Add a mated queen, in a sealed queen cage and place between two frames of brood. Do not remove the tab covering the fondant.
4. SWITCH BOXES
Day 10: Go through the frames in the bottom box and find the queen and place her into a cage for safe keeping. Its much easier to do this is if you marked the queen earlier on in the process.
You can also take the queen away and use her to make up a split. She is no longer required for this process
5. FIND QUEEN
Day 10: Once the queen has been isolated from the bottom box, go through every single frame and shake all the bees into the shaker box.
The aim here is to leave ALL the bees from both boxes PLUS the frames from top box and NO queen ALL into a single 10 frame brood box. The box will be bubbling with bees and it looks like they are struggling to fit.
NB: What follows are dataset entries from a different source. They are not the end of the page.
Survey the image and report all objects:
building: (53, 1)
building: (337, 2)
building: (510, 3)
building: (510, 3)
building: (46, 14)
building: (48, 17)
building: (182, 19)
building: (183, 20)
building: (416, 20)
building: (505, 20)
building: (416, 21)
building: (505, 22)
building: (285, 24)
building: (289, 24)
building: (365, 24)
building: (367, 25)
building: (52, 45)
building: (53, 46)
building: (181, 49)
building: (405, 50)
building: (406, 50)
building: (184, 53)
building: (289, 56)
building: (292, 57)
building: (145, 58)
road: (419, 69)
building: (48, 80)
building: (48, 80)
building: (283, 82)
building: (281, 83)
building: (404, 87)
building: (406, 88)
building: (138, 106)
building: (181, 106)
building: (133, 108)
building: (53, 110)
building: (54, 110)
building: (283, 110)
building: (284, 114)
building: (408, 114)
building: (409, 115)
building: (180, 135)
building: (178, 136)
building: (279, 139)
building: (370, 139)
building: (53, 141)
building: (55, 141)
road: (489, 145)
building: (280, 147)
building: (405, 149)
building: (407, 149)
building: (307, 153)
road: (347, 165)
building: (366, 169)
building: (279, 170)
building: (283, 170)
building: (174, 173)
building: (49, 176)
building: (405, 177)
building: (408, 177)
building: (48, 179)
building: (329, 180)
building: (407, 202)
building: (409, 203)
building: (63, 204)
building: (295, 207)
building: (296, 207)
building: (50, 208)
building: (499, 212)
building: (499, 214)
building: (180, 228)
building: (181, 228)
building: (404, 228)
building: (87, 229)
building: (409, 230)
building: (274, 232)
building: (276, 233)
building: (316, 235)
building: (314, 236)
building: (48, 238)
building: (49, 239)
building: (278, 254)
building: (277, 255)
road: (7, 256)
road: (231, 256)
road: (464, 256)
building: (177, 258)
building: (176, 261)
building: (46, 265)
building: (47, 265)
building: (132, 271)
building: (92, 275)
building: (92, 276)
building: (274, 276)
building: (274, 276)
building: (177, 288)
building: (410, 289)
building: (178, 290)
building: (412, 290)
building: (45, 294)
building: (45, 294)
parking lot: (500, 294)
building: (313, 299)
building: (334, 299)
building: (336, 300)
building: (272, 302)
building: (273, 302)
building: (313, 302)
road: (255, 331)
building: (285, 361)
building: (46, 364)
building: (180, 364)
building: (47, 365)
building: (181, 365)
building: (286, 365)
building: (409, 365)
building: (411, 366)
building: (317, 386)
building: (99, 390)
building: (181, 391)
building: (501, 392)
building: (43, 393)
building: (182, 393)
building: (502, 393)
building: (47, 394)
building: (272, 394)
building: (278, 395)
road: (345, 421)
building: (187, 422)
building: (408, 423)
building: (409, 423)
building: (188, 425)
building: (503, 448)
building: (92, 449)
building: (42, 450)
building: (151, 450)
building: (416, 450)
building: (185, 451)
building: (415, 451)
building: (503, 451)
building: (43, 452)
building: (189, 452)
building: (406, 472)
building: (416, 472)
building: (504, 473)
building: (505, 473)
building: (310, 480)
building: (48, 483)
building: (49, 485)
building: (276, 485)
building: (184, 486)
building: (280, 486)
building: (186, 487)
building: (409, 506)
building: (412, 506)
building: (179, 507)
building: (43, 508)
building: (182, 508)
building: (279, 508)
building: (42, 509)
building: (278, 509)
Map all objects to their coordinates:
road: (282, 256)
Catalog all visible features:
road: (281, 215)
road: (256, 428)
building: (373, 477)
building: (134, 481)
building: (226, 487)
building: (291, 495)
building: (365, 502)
This is what you want and means you get good queen bees.
6. SHAKE BEES
Day 10: Go through all of your colonies and find your very best pollen frame that is as full as possible with a nice, fresh variety of bee bread.
You can top this up with pollen sub but nothing beats the real thing. I find good pollen frames throughout the year and store them in the freezer until you need them. You never find the good ones when you are in a rush to find one!
7. FIND A POLLEN FRAME
Day 10: Take a frame of eggs from a breeder queen colony or your very best colony of bees in the apiary. Choose the colony with the biggest honey crop or the calmest bees.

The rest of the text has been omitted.